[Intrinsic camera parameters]
________

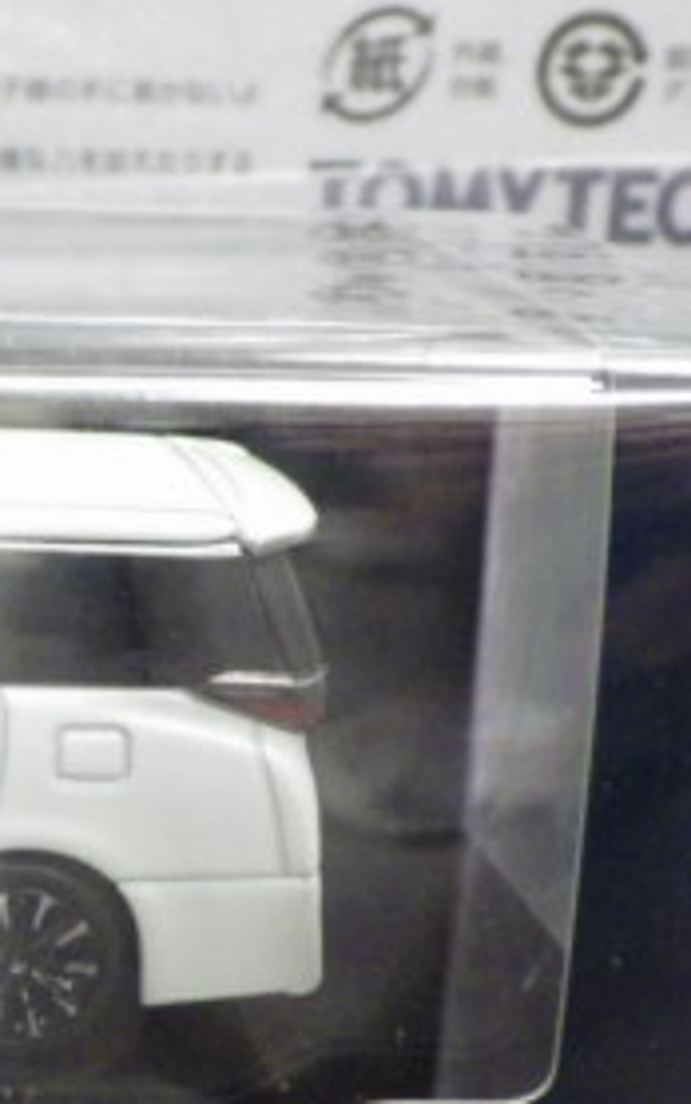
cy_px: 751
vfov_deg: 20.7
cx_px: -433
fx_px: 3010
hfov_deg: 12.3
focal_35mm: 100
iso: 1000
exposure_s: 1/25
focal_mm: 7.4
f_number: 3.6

________

WHAT IS NEEDED: The lines to set down, exactly and with both ends included, run from the one containing "fx_px: 3010" to the last line of the data above.

RESPONSE:
fx_px: 3010
hfov_deg: 12.3
focal_35mm: 100
iso: 1000
exposure_s: 1/25
focal_mm: 7.4
f_number: 3.6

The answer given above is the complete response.